=== ABOUT THIS EXERCISE ===
Go over the lines below, and when one contains the word "casing", copy it.

[Saved data entries]

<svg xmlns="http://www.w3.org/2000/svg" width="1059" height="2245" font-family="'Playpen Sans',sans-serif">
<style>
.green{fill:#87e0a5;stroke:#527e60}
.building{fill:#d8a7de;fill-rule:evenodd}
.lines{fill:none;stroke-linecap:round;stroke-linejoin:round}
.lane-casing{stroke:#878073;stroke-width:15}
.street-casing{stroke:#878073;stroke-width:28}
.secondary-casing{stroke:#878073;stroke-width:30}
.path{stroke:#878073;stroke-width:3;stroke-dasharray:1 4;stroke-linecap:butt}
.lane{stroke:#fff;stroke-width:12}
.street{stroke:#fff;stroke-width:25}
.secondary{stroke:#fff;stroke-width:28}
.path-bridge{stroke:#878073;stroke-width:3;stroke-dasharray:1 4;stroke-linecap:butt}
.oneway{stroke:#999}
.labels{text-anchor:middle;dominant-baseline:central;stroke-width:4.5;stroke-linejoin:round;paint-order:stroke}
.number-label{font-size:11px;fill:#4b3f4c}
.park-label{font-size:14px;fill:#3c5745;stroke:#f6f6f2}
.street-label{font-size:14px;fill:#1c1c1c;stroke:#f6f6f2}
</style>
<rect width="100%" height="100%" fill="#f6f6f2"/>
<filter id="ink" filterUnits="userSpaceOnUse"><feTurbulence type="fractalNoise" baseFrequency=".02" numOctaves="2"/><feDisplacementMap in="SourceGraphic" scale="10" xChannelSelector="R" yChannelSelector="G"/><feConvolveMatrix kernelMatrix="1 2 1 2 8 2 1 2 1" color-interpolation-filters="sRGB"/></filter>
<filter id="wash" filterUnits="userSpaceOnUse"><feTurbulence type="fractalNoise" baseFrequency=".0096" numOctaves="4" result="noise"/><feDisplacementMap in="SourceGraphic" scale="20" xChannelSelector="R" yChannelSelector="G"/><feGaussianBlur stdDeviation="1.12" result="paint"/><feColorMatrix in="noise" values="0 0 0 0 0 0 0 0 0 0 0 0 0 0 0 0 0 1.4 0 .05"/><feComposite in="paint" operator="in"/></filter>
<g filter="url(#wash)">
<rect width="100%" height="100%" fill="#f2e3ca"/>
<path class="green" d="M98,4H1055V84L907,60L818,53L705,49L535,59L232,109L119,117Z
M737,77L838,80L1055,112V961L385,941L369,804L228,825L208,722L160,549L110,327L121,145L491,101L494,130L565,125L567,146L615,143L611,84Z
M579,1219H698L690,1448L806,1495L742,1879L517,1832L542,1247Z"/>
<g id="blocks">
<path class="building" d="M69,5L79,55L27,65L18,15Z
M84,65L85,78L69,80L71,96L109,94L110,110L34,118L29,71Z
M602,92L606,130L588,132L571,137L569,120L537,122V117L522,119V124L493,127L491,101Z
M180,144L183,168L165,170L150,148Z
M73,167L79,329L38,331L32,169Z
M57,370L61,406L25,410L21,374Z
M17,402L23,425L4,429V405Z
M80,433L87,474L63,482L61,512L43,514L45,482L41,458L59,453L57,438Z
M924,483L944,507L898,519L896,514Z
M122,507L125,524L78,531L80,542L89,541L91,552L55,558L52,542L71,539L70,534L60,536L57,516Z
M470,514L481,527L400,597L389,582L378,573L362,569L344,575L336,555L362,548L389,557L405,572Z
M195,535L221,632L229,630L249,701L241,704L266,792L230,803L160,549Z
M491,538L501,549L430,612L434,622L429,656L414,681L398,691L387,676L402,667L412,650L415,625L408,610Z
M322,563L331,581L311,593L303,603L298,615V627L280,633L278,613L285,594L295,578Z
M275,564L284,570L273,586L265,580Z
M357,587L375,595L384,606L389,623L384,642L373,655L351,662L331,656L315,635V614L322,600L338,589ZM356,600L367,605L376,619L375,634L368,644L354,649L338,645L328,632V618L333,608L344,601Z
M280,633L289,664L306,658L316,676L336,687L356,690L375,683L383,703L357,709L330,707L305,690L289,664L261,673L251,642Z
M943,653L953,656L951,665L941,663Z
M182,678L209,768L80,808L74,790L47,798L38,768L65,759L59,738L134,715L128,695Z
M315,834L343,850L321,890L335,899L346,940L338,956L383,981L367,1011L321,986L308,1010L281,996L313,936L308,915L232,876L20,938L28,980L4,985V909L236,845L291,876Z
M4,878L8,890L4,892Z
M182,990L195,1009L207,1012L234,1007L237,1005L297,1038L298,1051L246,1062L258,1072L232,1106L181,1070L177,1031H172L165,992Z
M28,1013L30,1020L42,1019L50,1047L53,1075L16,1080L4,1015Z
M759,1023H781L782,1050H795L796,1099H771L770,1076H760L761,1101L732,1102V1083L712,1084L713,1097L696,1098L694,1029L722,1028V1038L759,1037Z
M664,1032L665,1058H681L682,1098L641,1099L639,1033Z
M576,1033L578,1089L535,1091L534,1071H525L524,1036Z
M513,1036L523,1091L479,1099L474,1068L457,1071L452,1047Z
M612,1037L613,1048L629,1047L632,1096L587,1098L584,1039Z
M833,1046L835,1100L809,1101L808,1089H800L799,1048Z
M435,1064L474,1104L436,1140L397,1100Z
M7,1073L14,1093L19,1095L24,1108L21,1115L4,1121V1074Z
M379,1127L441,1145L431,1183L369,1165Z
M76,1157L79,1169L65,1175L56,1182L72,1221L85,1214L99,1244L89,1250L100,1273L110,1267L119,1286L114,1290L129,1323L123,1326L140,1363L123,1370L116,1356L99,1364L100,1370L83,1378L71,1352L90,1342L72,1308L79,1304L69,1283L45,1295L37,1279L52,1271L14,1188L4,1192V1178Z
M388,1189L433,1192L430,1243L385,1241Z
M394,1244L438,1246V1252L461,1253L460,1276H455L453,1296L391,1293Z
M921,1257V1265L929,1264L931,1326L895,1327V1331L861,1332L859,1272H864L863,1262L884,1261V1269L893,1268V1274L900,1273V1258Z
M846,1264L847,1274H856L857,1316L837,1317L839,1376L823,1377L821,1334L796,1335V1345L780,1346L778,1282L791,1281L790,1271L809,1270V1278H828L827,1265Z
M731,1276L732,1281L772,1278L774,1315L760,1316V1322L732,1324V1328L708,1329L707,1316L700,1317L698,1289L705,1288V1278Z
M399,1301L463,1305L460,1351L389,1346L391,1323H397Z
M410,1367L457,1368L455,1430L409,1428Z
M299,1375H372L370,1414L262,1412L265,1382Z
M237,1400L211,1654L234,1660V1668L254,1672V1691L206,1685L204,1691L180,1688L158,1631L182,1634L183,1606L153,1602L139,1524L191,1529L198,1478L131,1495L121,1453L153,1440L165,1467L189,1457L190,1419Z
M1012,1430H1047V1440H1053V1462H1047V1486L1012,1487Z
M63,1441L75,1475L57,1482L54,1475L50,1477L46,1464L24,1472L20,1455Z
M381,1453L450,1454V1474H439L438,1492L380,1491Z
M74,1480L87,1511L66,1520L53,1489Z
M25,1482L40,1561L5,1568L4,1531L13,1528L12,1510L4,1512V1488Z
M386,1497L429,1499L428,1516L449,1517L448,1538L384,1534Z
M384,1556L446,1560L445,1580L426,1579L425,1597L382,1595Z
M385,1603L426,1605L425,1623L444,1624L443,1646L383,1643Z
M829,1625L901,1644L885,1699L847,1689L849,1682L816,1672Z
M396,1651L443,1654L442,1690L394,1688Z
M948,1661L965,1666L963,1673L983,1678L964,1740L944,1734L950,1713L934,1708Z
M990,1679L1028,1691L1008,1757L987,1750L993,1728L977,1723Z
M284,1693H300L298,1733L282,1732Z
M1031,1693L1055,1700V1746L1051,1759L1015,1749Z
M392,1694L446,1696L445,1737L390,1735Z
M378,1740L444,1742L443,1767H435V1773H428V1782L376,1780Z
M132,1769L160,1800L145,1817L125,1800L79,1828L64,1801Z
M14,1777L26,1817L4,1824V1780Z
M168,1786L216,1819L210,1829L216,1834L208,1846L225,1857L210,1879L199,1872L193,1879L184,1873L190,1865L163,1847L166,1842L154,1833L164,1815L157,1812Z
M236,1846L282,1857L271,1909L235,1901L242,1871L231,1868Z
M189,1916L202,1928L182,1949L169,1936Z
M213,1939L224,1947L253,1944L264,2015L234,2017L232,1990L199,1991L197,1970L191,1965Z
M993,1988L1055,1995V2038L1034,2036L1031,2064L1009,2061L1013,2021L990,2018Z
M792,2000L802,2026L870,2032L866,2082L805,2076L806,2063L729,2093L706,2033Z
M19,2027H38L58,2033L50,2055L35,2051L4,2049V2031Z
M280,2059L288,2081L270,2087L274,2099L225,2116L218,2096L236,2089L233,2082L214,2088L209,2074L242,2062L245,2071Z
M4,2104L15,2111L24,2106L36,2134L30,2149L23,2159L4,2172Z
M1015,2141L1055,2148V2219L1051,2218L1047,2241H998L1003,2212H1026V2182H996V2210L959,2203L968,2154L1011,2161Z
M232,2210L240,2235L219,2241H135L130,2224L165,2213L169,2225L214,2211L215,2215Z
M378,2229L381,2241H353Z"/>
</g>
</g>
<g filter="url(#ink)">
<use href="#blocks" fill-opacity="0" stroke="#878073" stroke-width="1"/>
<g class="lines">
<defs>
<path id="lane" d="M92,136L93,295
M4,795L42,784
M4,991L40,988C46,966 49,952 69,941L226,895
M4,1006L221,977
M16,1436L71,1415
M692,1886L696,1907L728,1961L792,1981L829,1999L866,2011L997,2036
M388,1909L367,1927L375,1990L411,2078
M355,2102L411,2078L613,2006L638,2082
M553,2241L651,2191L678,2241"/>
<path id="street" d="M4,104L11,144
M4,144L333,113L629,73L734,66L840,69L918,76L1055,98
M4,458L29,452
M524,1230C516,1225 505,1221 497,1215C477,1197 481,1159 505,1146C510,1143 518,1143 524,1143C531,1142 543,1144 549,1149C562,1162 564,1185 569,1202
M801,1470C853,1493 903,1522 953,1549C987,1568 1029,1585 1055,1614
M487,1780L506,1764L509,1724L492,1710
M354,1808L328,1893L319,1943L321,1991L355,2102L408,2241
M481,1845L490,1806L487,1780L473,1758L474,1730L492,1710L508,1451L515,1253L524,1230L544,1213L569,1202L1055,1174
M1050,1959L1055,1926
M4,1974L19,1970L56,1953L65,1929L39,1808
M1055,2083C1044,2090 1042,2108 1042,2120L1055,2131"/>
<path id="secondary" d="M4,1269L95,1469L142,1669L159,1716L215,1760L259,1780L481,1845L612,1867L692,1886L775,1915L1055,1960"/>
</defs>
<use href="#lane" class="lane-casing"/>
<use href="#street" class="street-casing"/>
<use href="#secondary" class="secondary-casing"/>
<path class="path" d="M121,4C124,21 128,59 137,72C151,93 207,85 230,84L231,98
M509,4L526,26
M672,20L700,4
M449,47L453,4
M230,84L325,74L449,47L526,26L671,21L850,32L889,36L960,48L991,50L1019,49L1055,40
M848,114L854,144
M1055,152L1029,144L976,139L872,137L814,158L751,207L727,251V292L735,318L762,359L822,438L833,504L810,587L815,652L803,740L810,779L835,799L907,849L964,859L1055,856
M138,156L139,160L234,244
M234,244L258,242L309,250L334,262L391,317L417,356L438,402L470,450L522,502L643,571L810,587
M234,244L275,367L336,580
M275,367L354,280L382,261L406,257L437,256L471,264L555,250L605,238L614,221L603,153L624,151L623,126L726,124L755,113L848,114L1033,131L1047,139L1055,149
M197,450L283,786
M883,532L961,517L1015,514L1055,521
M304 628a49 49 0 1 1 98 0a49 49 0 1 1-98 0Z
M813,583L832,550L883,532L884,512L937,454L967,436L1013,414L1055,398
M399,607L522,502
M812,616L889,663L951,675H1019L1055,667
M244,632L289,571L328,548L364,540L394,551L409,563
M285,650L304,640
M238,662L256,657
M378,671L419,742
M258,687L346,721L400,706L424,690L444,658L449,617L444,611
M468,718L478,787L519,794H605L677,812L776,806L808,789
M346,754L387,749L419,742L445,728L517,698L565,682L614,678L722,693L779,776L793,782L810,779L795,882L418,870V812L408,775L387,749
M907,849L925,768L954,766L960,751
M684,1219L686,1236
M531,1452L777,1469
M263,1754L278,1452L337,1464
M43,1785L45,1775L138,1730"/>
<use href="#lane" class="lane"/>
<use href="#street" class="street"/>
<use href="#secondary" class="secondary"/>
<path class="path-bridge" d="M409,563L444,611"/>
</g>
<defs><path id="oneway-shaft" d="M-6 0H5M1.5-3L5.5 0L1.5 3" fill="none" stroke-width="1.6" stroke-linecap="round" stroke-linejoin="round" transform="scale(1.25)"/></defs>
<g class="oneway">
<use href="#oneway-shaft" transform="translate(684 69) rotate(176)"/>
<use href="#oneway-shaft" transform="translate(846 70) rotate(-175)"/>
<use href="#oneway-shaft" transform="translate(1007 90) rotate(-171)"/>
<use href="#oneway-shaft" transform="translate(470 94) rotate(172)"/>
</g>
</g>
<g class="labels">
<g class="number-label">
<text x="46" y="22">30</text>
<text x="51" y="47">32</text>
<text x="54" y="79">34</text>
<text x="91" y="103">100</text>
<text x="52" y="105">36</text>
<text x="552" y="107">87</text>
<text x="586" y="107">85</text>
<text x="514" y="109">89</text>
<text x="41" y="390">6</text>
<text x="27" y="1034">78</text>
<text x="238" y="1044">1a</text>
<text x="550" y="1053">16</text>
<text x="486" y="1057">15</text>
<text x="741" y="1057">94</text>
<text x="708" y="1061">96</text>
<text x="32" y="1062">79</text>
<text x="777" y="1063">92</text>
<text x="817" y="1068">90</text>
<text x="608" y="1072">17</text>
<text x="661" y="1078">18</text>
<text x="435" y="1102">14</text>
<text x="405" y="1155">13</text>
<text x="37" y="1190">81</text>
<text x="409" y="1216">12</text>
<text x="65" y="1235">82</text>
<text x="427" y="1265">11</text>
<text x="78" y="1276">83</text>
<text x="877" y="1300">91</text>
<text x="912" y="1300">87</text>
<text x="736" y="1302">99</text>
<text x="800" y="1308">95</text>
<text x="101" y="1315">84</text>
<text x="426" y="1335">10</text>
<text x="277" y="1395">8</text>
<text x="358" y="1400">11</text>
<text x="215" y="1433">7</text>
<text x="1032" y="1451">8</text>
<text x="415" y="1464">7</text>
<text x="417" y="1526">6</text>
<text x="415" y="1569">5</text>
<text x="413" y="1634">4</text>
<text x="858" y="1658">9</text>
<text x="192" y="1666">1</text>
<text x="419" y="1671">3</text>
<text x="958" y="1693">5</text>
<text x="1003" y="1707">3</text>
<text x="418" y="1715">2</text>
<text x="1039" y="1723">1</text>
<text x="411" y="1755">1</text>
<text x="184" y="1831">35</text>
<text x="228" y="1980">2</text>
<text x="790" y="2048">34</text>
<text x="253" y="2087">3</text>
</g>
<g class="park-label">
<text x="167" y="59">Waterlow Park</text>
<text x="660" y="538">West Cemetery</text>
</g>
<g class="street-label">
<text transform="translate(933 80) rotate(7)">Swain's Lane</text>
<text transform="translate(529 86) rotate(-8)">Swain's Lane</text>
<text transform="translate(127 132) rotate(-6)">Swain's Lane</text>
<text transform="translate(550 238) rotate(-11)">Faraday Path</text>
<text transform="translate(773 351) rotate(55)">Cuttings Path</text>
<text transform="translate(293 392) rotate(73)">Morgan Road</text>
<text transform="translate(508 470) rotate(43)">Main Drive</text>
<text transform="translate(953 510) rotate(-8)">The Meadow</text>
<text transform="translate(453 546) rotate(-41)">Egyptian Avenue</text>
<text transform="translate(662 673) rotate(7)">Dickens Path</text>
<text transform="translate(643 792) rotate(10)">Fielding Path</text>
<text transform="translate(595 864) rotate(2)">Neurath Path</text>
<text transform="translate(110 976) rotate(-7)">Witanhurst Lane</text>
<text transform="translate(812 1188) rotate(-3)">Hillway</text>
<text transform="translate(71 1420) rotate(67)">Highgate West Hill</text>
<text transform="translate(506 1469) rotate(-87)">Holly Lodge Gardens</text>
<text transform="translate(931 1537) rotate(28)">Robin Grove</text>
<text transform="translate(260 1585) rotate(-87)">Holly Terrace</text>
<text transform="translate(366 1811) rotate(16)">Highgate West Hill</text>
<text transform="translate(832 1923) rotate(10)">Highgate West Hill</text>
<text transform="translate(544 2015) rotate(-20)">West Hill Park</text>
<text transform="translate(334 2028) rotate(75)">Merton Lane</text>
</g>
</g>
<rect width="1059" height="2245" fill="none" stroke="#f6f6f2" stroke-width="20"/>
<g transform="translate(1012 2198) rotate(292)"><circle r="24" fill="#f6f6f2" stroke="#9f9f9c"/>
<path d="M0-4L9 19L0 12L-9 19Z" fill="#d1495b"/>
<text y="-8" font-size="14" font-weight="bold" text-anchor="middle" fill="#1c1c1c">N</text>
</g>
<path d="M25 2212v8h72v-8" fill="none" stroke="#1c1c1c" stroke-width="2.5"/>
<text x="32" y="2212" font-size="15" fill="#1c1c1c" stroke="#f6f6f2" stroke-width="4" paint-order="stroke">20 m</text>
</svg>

=== SOLUTION ===
.lane-casing{stroke:#878073;stroke-width:15}
.street-casing{stroke:#878073;stroke-width:28}
.secondary-casing{stroke:#878073;stroke-width:30}
<use href="#lane" class="lane-casing"/>
<use href="#street" class="street-casing"/>
<use href="#secondary" class="secondary-casing"/>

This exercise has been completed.